> [Selected extract]:
============

One more sed example (should be awk?)

3 Antworten [Letzter Beitrag]

I am a translator!

Beigetreten: 08/18/2020

I have a text file with things like

Some text.
nice ASN.1

more nice ASN.1

Some text.
More text.
other nice ASN.1
yet other nice ASN.1

I'd like to get only the lines between -- ASN1START and -- ASN1STOP.

After 1,5h searching through the manual of sed, I found section 6.3 on multiline techniques and was happy to see that the following seems to works: sed '/^-- ASN1STOP/!{H;d} ; x ; s/^.*-- ASN1START[^\n]*\(.*\)/\1/'

In the example in 6.3, there is /./{H;$!d}. The condition /./ is met on every line so here it makes no difference, but, if there would be another address than /./ not met on every line, would the d command be executed when both that address and $! are met, or only $!?

Then, perhaps there was simpler than that with sed or with something else, awk maybe?

Magic Banana

I am a member!

I am a translator!

Beigetreten: 07/24/2010

Using -n (to suppress automatic printing), a selection based on an interval of regular expressions and p to print is simpler:
$ sed -n '/^-- ASN1START$/,/^-- ASN1STOP$/p'
Selection based on an interval of regular expressions works as well with AWK:
$ awk '/^-- ASN1START$/,/^-- ASN1STOP$/'

If you do not want the lines "-- ASN1START" and "-- ASN1STOP", you can remove them, piping the output to grep:
$ ... | grep -Evxe '-- ASN1ST(ART|OP)'
I assumed "-- ASN1START" and "-- ASN1STOP" must be whole lines.

Another simple solution in AWK is to redefine the record separator (RS variable) and print even-numbered records:
$ awk -v RS='\n-- ASN1ST(ART|OP)\n' 'NR % 2 - 1'
That solution only works if "-- ASN1START" and "-- ASN1STOP" are perfectly intertwined (no two consecutive "-- ASN1START" or two consecutive "-- ASN1STOP"). Also, the first line cannot be "-- ASN1START", because the record separator starts with a newline character.


I am a translator!

Beigetreten: 08/18/2020

Thanks, your examples with sed are definitely simpler.

I missed that an address range could be made of two regular expressions, I could not find any example of that in the manual but the possibility is clearly mentioned in the text (in 4.4).

About awk, I had forgotten that the record separator could be defined as a non-fixed string. On the command, I guess you meant $ awk -v RS='-- ASN1ST(ART|OP)\n' 'FNR %2 == 0'
(in my file, it actually matches with even record numbers).

EDIT: You were probably editing your message when I tried, your example as of now is fine. I am not sure what the difference between NR and FNR is.
EDIT 2: I found, FNR is reset to 0 when changing input file while NR is not, so with a single input file it makes no difference.

Magic Banana

I am a member!

I am a translator!

Beigetreten: 07/24/2010

Exactly. As a consequence, whether it is better to use FNR or NR depends on whether the files are independent or continuations of each other (here with "-- ASN1START" towards the end of a file and "-- ASN1STOP" towards the beginning of the next file). I further edited my previous post: I added that selection based on an interval of regular expressions works as well with AWK and stressed the additional assumptions for the last solution to work.

============

> [Record list]:

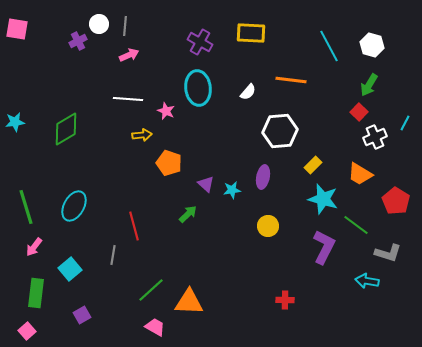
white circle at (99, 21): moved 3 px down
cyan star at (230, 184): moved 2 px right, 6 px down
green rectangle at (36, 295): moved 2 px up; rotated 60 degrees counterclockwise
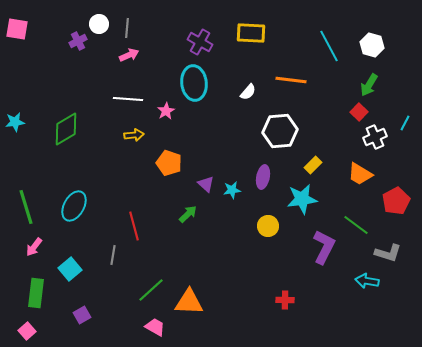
gray line at (125, 26): moved 2 px right, 2 px down
cyan ellipse at (198, 88): moved 4 px left, 5 px up
pink star at (166, 111): rotated 18 degrees clockwise
yellow arrow at (142, 135): moved 8 px left
cyan star at (323, 199): moved 21 px left; rotated 24 degrees counterclockwise
red pentagon at (396, 201): rotated 12 degrees clockwise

============

> [Objective]: From the sed and awk thread above, extract the passage starting at "After 1,5h searching" and ending at "or only $!?", copying it word for word.

> [Solution]:
After 1,5h searching through the manual of sed, I found section 6.3 on multiline techniques and was happy to see that the following seems to works: sed '/^-- ASN1STOP/!{H;d} ; x ; s/^.*-- ASN1START[^\n]*\(.*\)/\1/'

In the example in 6.3, there is /./{H;$!d}. The condition /./ is met on every line so here it makes no difference, but, if there would be another address than /./ not met on every line, would the d command be executed when both that address and $! are met, or only $!?